HOW TO COMPLETE THIS TASK ▸ Among the lines below, tally those that contain "empet" and respond with the total only.

Records from a data source ▸
________________________

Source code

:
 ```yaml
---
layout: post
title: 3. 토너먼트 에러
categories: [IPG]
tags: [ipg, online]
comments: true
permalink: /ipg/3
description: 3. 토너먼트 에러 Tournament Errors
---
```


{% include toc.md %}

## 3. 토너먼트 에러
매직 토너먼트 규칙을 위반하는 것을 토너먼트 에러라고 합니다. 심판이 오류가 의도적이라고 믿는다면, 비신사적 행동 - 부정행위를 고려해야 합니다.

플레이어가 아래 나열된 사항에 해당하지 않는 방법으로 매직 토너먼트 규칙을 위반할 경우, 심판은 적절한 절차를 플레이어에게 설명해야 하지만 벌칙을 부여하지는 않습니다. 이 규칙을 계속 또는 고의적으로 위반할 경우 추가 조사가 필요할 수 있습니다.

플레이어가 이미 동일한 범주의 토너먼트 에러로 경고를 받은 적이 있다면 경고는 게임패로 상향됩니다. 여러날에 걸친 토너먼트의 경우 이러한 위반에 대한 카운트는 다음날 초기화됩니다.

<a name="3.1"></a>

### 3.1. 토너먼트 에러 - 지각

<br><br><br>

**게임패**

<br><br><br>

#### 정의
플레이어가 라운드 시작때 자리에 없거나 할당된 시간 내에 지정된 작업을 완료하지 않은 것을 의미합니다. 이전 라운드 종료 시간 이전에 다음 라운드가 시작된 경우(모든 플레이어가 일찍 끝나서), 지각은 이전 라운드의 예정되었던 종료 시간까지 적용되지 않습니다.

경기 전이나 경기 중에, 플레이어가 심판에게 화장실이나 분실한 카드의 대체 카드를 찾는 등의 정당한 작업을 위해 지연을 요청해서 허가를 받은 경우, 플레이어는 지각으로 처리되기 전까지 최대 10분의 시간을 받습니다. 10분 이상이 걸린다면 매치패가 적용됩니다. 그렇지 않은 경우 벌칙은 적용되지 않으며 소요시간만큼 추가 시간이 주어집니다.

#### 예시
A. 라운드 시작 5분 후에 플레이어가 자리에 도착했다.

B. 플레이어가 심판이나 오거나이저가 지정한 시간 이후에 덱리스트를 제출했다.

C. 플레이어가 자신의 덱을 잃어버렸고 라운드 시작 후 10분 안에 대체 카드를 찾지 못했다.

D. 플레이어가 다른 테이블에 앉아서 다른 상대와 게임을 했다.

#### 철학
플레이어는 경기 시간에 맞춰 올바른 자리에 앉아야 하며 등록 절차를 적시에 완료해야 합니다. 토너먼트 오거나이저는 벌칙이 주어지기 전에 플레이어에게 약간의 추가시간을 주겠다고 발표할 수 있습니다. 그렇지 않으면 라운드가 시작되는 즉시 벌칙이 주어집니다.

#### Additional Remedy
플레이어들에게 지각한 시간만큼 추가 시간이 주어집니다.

________________________

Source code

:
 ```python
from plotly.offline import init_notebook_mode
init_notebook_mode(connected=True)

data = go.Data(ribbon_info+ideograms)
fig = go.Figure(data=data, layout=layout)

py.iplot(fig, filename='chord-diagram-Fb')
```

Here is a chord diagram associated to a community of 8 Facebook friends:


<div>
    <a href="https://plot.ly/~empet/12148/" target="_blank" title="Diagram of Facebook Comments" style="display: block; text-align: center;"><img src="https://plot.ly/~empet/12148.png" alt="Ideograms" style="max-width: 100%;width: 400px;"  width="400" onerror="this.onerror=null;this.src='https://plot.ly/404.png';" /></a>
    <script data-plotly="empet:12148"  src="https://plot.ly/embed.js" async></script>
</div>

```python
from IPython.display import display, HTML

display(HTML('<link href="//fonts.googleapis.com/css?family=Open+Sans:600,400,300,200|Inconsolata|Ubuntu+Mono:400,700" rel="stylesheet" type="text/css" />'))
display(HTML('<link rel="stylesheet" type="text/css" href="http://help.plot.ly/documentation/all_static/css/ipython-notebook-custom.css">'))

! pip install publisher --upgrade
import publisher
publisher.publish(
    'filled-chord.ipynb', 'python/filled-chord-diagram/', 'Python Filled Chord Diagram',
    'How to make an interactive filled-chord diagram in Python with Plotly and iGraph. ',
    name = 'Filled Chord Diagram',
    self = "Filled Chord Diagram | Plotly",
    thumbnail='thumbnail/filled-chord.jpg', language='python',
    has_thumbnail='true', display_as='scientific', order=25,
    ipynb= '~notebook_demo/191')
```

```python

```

________________________

ANSWER BELOW ▸ 2